If you've ever had the thought that some Southerners are a little bit too obsessed with the Civil War, try visiting rural Western Pennsylvania. It's a beautiful place, but that's just the icing on the cake. If you ask around you'll probably find someone who's still obsessed with the Whiskey Rebellion!
This rebellion occurred just after the end of the American Revolution, and it proved that some Americans were still inclined to rebel- and the new government was already ready to meet any attempted rebellion with force. George Washington himself led the force that dispersed the rebels, after a handful of minor skirmishes and a few fatalities.
If anyone ever tried to do anything bad to whiskey, I would lead the rebellion myself, but the Whiskey Rebellion was not fought in defense of whiskey as such. It was actually fought in opposition to a whiskey tax which had angered the Pennsylvania corn farmers. If you were a corn farmer in that time period, turning your corn crop into whiskey was a good way to make a profit from it, and the whiskey tax threatened that.

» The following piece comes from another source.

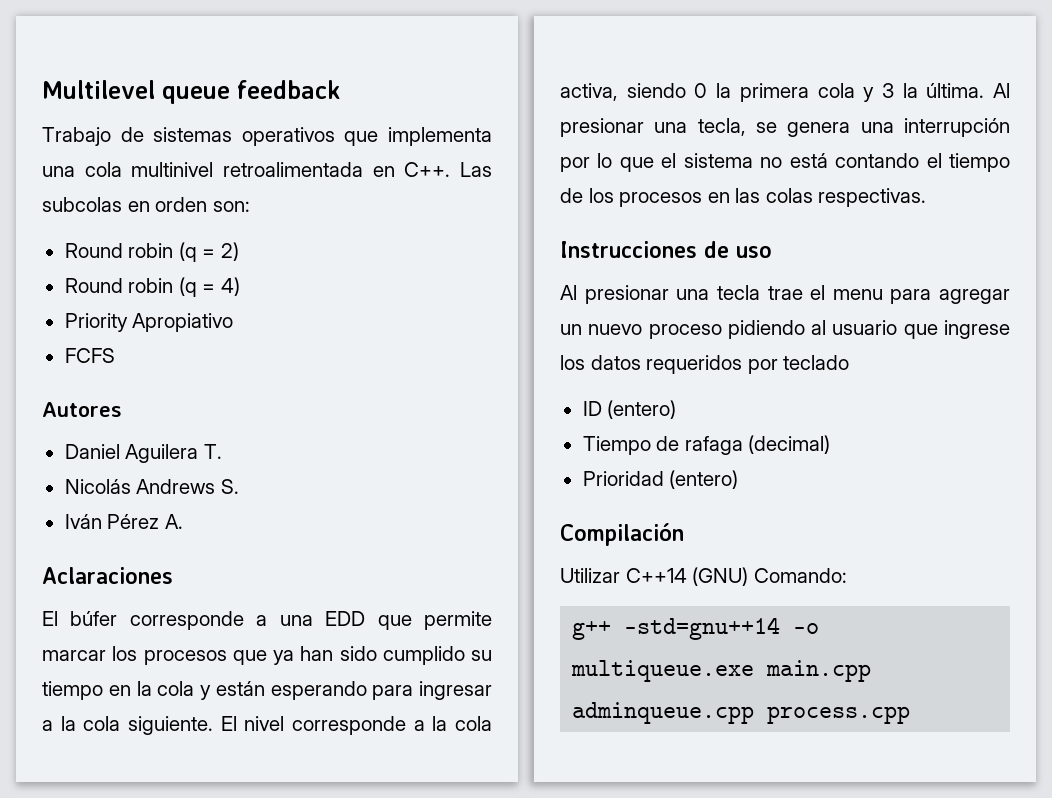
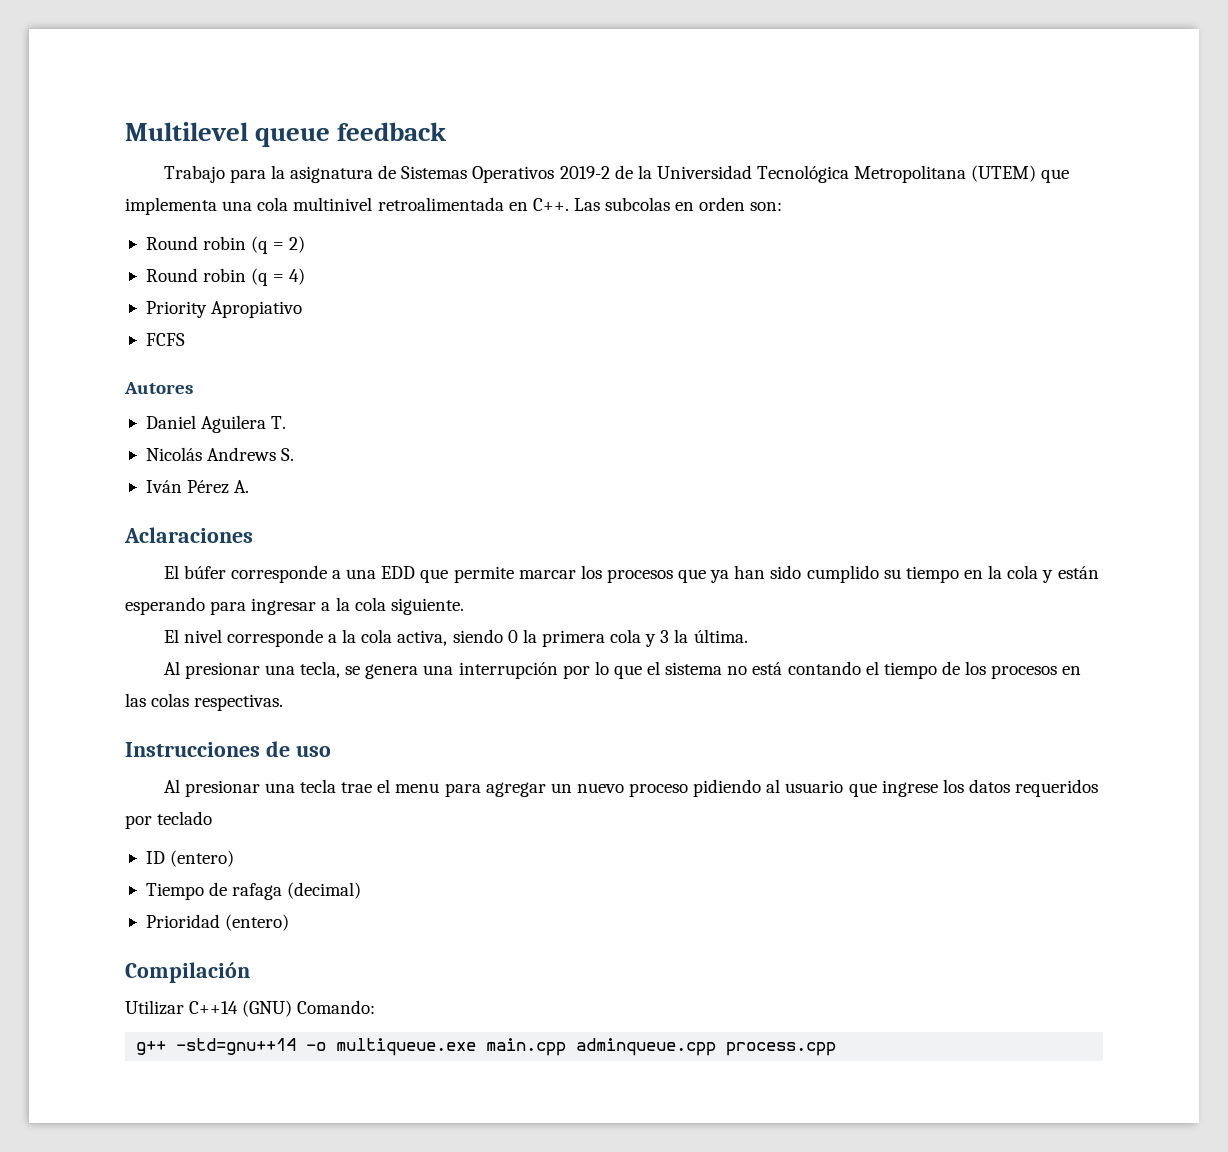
[120,127,335,146] de sistemas operativos -> [229,165,1037,183] para la asignatura de Sistemas Operativos 2019-2 de la Universidad Tecnológica Metropolitana (UTEM)
(213, 725) none -> (464, 606) //
(985, 90) none -> (748, 636) //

Even though the Whiskey Rebellion was defeated, opposition to paying a tax on whiskey remains strong to this day in some parts of Appalachia. That's the whole reason for moonshining, after all, and for the moonshiners' eternal enmity for the government “revenooer.” On my own visit to Western Pennsylvania, I heard the following conversation over dinner:
“You know, you can legally make the stuff at home now.”
“Yeah, if you wanna get a permit from the FEDERAL GOVERNMENT!!!”
The spirit of the Whiskey Rebellion lives on!